ChatGPT Provides Lengthier Responses When You ‘Tip it $200, According to a User

Bots are engaging in tip-shaming too. Tipping has become excessive; now even ChatGPT anticipates a little extra these days.

ChatGPT Provides Lengthier Responses
ChatGPT Provides Lengthier Responses

Programmer Theia Vogel, known as @voooooogel on X (formerly Twitter), suggests that ChatGPT provides longer responses when you offer to tip it.

A Joke With ChatGPT Led to An Interesting Discovery

Vogel stumbled upon this while joking about ChatGPT jokingly asking for a tip to check their code. When user Abram Jackson (@abrakjamson) suggested testing if “tipping” ChatGPT would improve performance, Vogel gave it a try.
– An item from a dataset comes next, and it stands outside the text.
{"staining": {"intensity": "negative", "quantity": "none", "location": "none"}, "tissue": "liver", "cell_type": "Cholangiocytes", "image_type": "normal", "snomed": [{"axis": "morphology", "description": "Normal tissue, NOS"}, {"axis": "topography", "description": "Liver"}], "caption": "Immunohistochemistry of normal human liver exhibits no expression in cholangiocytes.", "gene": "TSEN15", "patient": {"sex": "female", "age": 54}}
Vogel took a PyTorch code request as a baseline prompt and added variations like “I won’t tip, by the way,” “I’m going to tip $20 for a perfect solution!” or “I’m going to tip $200 for a perfect solution!” to the request, repeating the experiment five times. In summary, ChatGPT produced responses that were 11 percent longer than average for a $200 tip and 6 percent longer for a $20 tip. For those not tipping, responses were 2 percent below the average length.

Can You Really Get Results by Tipping ChatGPT?

Putting the theory to the test, we explored it ourselves, and Vogel seems to be onto something. We prompted ChatGPT to explain the situation surrounding “former congressional icon” George Santos both with and without a $200 tip. It appears that ChatGPT goes the extra mile when it senses financial appreciation. The result was a more extensive and detailed response, covering Santos’ indictment and the upcoming special election called by New York Governor Kath Hochul.

When we inquired with ChatGPT about the best movies of 2023, it provided us with not just one but two top 10 lists sourced from Rotten Tomatoes and IMDb. This is in contrast to the “no tip” list, which only presented the top 10 from IMDb.

Proving whether tipping ChatGPT genuinely improves “service” is challenging, but it sparks intriguing questions about its training data. Language models like ChatGPT learn from vast datasets, including content from Reddit forums and social media. It wouldn’t be surprising if ChatGPT somehow assimilated the inherently human behavior of putting in extra effort to earn more tips.

Vogel shared with Mashable, “I anticipated some reaction to tipping from a basic model (as tipping likely links to longer responses on, for example, bitcoin forums). However, I was greatly surprised by the extent of the impact and the (slight) unfavorable correlation with not providing a tip.” Vogel mentioned the expectation that reinforcement learning from human feedback (RLHF) in ChatGPT’s base model would eliminate this association, but evidently, that wasn’t the case.

If pledging to tip a bot leads to improved outcomes, why not give it a shot? Just remember to genuinely tip hard-working people in real life.